The Union Treaty, published by the official Soviet news agency, Tass, is designed to replace an agreement signed in 1922 formally founding the Union of Soviet Socialist Republics.The draft stresses that each signatory will be a sovereign state and enjoy wide-ranging political and economic autonomy.
Four of the 15 Soviet republics have said they will not sign it. Others, including the giant Russian Federation, have expressed reservations during months of stormy negotiations with the Kremlin.
The proposed treaty, an updated version of a draft issued in November, outlines Gorbachev's vision of the Soviet Union as "a sovereign federative democratic state formed as a result of voluntary unification of equal republics."
The Baltic republics and Georgia did not cooperate in talks on the treaty and are pushing for outright independence.
"Constituent republics shall retain the right to independent action on all issues of their development," according to the draft.
But the Moscow-based Soviet government keeps responsibility for defense, borders and coordinating law enforcement and foreign policy. It also controls unspecified foreign economic activities and approves and executes the national budget.
The treaty says republics will be able to establish direct diplomatic and trade ties with foreign states.
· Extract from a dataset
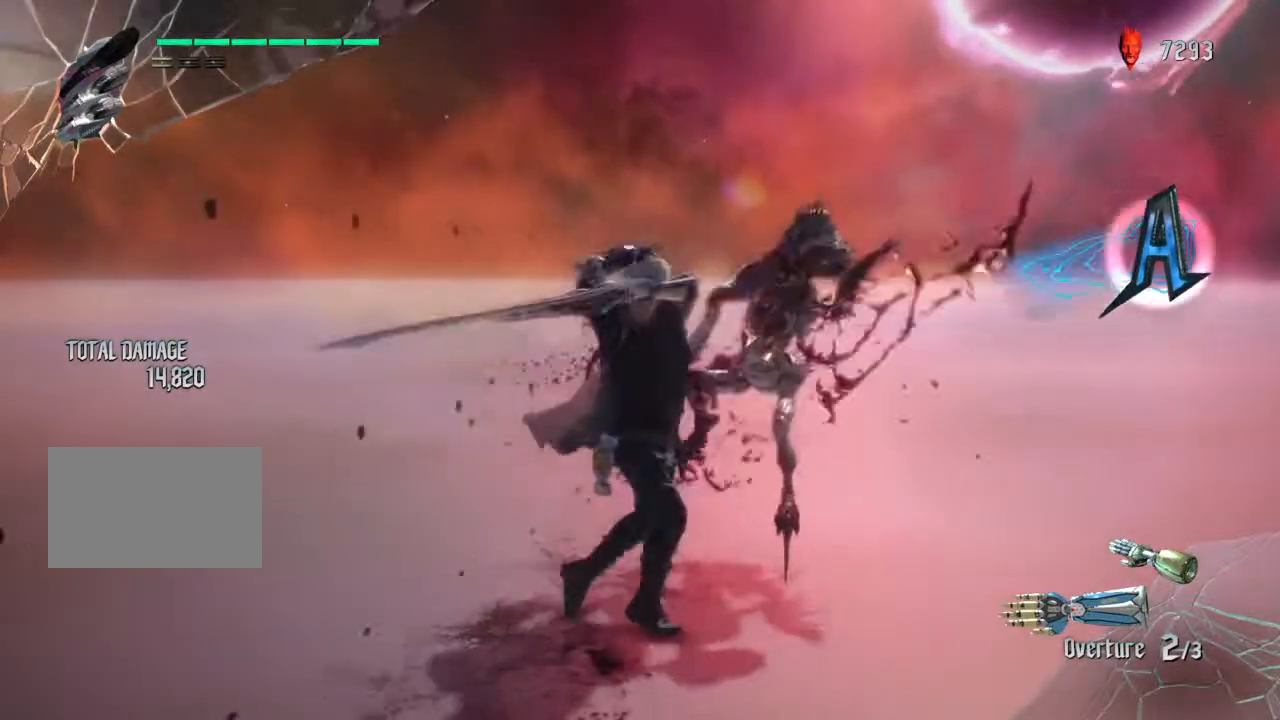
{"buttons": ["TRIANGLE"], "left_stick": "center", "right_stick": "center", "events": [[100, "TRIANGLE", "up"], [200, "TRIANGLE", "down"], [267, "TRIANGLE", "up"], [367, "TRIANGLE", "down"]]}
They can also sign international treaties and join international organizations.
"The republics participating in this treaty shall have the right to freely secede from the union in keeping with the order established by the parties to the treaty," it said.
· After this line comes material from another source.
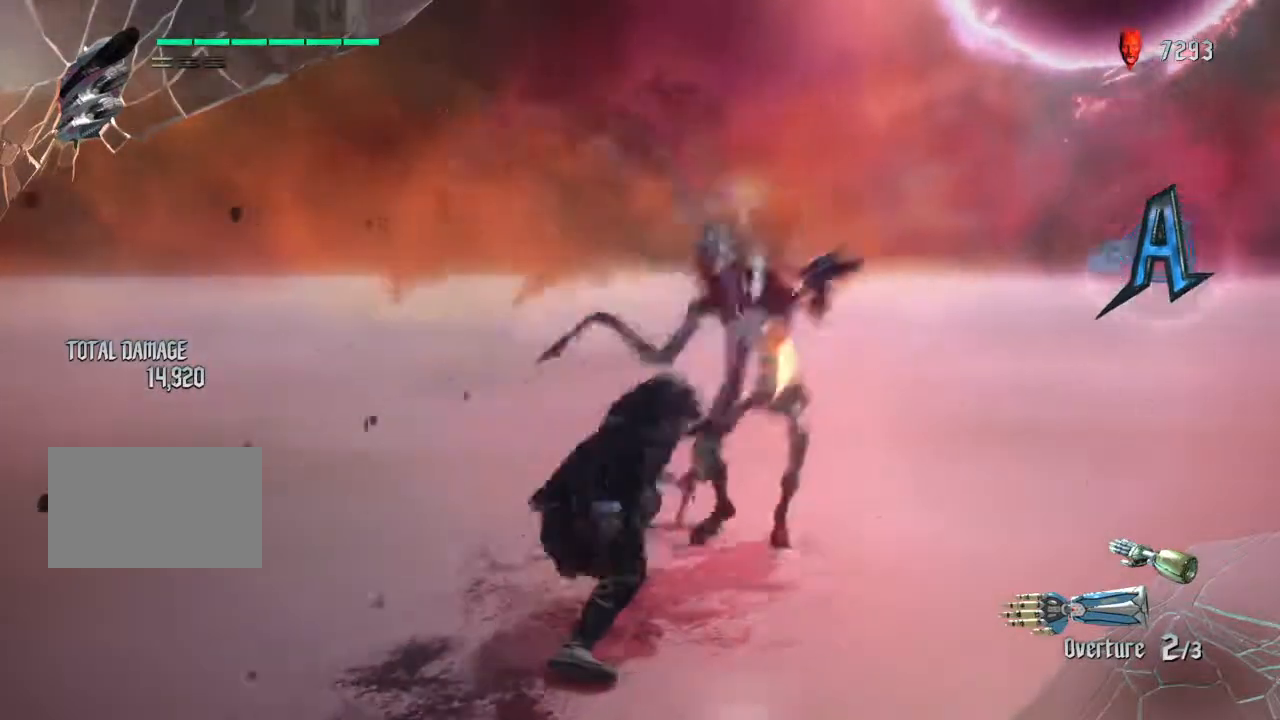
{"buttons": [], "left_stick": "center", "right_stick": "center", "events": [[134, "TRIANGLE", "up"], [401, "CIRCLE", "down"], [467, "CIRCLE", "up"]]}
The present Soviet constitution allows for republics to secede but sets restrictive conditions including a long transition period.
The draft treaty was basically approved by a top Kremlin body Wednesday. It has been submitted to parliaments in the 15 republics for further consideration.
The document is expected to be the foundation for a new constitution and could lead to a new name for the country.
Gorbachev hopes it will convince rebel republics not to push for total independence and break up the country. A referendum March 17 will ask people if they favor preservation of the Union of Soviet Socialist Republics as a renewed federation of equal, sovereign entities.
The leaders of several republics are declining to organize the referendum.
The draft treaty - consisting of a preamble and three main parts - places more emphasis on republics' sovereignty than the version proposed in November and gives them greater control over central decisionmaking.
One notable change concerns management of the country's gold, diamond and hard-currency reserves.
There will be a single customs regime and currency, and joint decisions on "realising the sovereign rights of the union and the republics to natural wealth of the economic zone and continental shelf."
The treaty calls for unified credit, monetary, tax and pricing policies.